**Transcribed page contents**
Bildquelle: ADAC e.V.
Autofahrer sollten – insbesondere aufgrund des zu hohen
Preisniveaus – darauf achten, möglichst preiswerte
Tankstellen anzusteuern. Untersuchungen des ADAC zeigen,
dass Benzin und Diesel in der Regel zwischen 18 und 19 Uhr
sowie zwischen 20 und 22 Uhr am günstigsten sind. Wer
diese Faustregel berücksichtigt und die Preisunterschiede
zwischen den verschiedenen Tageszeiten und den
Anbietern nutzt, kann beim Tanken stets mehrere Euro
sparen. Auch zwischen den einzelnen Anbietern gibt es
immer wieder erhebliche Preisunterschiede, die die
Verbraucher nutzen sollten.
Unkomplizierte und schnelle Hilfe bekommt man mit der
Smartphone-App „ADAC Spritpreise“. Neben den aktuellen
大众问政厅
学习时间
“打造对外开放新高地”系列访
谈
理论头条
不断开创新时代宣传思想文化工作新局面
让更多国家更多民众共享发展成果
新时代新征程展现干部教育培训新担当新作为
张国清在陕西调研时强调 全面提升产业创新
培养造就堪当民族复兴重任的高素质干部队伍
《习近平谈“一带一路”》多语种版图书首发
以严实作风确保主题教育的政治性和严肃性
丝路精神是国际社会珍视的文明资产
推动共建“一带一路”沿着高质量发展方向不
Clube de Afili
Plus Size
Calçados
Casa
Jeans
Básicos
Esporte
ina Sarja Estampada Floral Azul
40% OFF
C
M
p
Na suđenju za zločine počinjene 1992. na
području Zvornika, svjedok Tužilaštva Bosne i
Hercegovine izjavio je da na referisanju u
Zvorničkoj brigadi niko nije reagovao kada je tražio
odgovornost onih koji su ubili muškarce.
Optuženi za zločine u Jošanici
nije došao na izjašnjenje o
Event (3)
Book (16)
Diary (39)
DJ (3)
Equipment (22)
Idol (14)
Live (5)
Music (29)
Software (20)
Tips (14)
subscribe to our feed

...

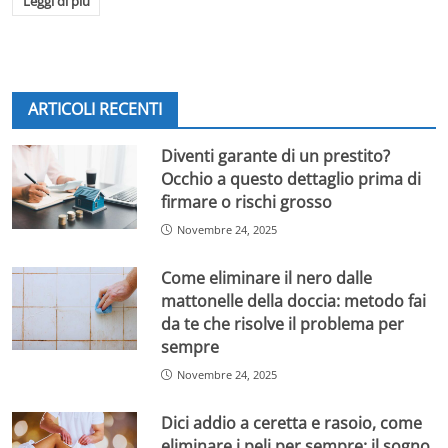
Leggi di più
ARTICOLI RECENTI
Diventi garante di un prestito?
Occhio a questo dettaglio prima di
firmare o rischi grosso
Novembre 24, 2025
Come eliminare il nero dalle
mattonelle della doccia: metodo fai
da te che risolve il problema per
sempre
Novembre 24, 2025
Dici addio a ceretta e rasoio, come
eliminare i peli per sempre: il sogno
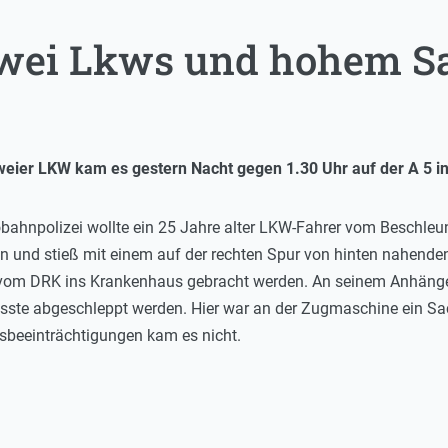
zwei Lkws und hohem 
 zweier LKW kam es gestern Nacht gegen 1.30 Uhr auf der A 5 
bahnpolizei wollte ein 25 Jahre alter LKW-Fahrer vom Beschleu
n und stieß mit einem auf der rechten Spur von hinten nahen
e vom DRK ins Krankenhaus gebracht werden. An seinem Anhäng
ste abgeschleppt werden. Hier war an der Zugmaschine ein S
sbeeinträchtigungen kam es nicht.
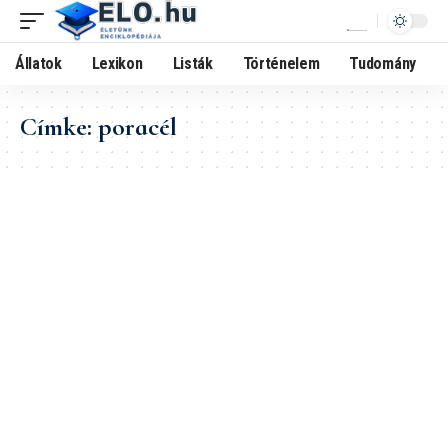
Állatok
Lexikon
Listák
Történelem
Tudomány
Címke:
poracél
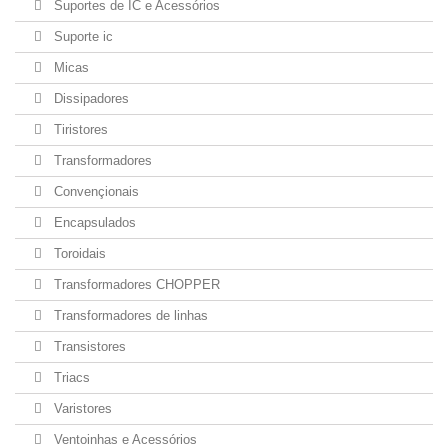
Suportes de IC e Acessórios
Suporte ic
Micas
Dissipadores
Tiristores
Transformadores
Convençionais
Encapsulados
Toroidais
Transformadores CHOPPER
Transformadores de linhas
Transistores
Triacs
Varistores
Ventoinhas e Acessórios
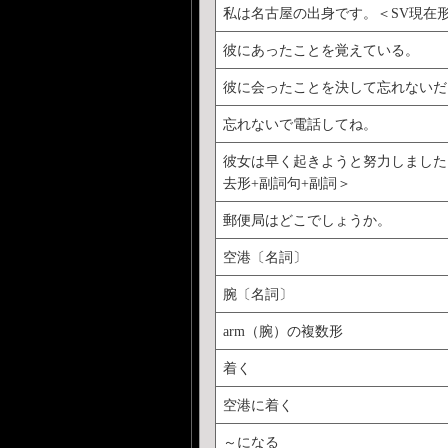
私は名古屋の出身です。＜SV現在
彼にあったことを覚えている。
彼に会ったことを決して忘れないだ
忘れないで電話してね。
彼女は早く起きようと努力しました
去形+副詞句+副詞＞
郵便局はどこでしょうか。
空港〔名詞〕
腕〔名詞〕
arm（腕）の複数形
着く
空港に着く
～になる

**WRITTEN TASK**
Copy out the lines of the entries above without changes, from the line containing "Bildquelle: ADAC e.V." through the line containing "Zvorničkoj brigadi niko", with both of those lines included.

**SOLUTION TO THIS EXERCISE**
Bildquelle: ADAC e.V.
Autofahrer sollten – insbesondere aufgrund des zu hohen
Preisniveaus – darauf achten, möglichst preiswerte
Tankstellen anzusteuern. Untersuchungen des ADAC zeigen,
dass Benzin und Diesel in der Regel zwischen 18 und 19 Uhr
sowie zwischen 20 und 22 Uhr am günstigsten sind. Wer
diese Faustregel berücksichtigt und die Preisunterschiede
zwischen den verschiedenen Tageszeiten und den
Anbietern nutzt, kann beim Tanken stets mehrere Euro
sparen. Auch zwischen den einzelnen Anbietern gibt es
immer wieder erhebliche Preisunterschiede, die die
Verbraucher nutzen sollten.
Unkomplizierte und schnelle Hilfe bekommt man mit der
Smartphone-App „ADAC Spritpreise“. Neben den aktuellen
大众问政厅
学习时间
“打造对外开放新高地”系列访
谈
理论头条
不断开创新时代宣传思想文化工作新局面
让更多国家更多民众共享发展成果
新时代新征程展现干部教育培训新担当新作为
张国清在陕西调研时强调 全面提升产业创新
培养造就堪当民族复兴重任的高素质干部队伍
《习近平谈“一带一路”》多语种版图书首发
以严实作风确保主题教育的政治性和严肃性
丝路精神是国际社会珍视的文明资产
推动共建“一带一路”沿着高质量发展方向不
Clube de Afili
Plus Size
Calçados
Casa
Jeans
Básicos
Esporte
ina Sarja Estampada Floral Azul
40% OFF
C
M
p
Na suđenju za zločine počinjene 1992. na
području Zvornika, svjedok Tužilaštva Bosne i
Hercegovine izjavio je da na referisanju u
Zvorničkoj brigadi niko nije reagovao kada je tražio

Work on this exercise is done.